_Required action:_ Scan the data for "Adhesive" and copy each matching line.
*** Opening Extracted records ***
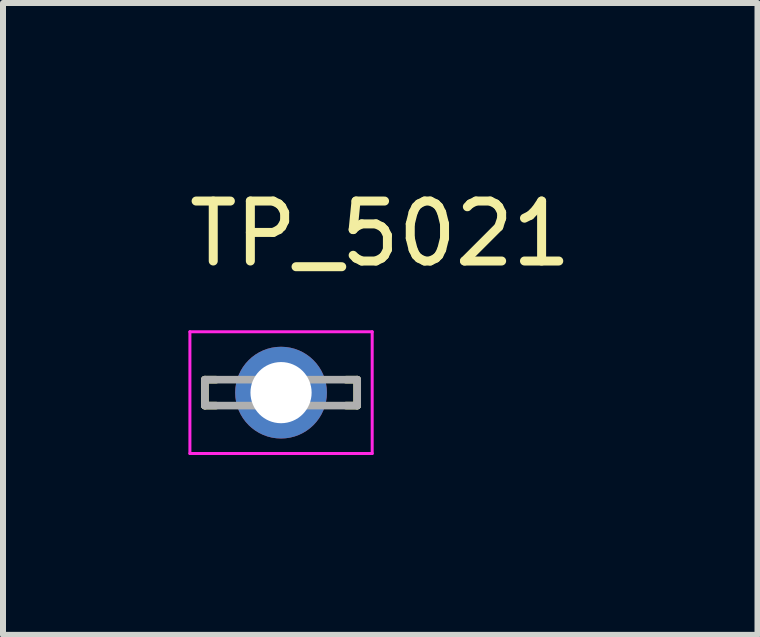
<source format=kicad_pcb>
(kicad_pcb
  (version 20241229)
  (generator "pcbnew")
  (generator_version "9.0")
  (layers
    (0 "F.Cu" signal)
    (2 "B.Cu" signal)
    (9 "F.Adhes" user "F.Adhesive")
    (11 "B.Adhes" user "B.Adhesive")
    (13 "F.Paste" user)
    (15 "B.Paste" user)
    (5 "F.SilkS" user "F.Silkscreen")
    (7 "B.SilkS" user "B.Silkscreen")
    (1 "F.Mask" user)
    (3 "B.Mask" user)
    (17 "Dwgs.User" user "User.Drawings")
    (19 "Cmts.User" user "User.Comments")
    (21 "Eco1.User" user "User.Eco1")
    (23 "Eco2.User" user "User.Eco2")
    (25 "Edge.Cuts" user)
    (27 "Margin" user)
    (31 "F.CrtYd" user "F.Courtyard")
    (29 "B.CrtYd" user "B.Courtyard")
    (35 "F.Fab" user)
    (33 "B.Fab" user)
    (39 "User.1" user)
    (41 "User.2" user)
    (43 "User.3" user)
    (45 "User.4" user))
  (footprint "TP_5021"
    (layer "F.Cu")
    (at 1.637 3.498)
    (property "Reference" "TP_5021" (at 1.655 -2.65 0) (layer "F.SilkS") (effects (font (size 1 1) (thickness 0.15))))
    (attr through_hole)
    (fp_line (start -1.27 -0.216) (end -1.085 -0.216) (stroke (width 0.127) (type solid)) (layer "F.SilkS"))
    (fp_line (start -1.27 0.216) (end -1.27 -0.216) (stroke (width 0.127) (type solid)) (layer "F.SilkS"))
    (fp_line (start -1.085 0.216) (end -1.27 0.216) (stroke (width 0.127) (type solid)) (layer "F.SilkS"))
    (fp_line (start 1.085 -0.216) (end 1.27 -0.216) (stroke (width 0.127) (type solid)) (layer "F.SilkS"))
    (fp_line (start 1.27 -0.216) (end 1.27 0.216) (stroke (width 0.127) (type solid)) (layer "F.SilkS"))
    (fp_line (start 1.27 0.216) (end 1.085 0.216) (stroke (width 0.127) (type solid)) (layer "F.SilkS"))
    (fp_line (start -1.52 -1.015) (end -1.52 1.015) (stroke (width 0.05) (type solid)) (layer "F.CrtYd"))
    (fp_line (start -1.52 1.015) (end 1.52 1.015) (stroke (width 0.05) (type solid)) (layer "F.CrtYd"))
    (fp_line (start 1.52 -1.015) (end -1.52 -1.015) (stroke (width 0.05) (type solid)) (layer "F.CrtYd"))
    (fp_line (start 1.52 1.015) (end 1.52 -1.015) (stroke (width 0.05) (type solid)) (layer "F.CrtYd"))
    (fp_line (start -1.27 -0.216) (end 1.27 -0.216) (stroke (width 0.127) (type solid)) (layer "F.Fab"))
    (fp_line (start -1.27 0.216) (end -1.27 -0.216) (stroke (width 0.127) (type solid)) (layer "F.Fab"))
    (fp_line (start 1.27 -0.216) (end 1.27 0.216) (stroke (width 0.127) (type solid)) (layer "F.Fab"))
    (fp_line (start 1.27 0.216) (end -1.27 0.216) (stroke (width 0.127) (type solid)) (layer "F.Fab"))
    (pad "TP" thru_hole circle (at 0 0) (size 1.53 1.53) (drill 1.02) (layers "*.Cu" "*.Mask")))
  (gr_rect
    (start -3 -3)
    (end 9.583 7.538)
    (stroke (width 0.1) (type default))
    (fill no)
    (layer "Edge.Cuts")))
</source>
*** Closing Extracted records ***
_Your response:_
    (9 "F.Adhes" user "F.Adhesive")
    (11 "B.Adhes" user "B.Adhesive")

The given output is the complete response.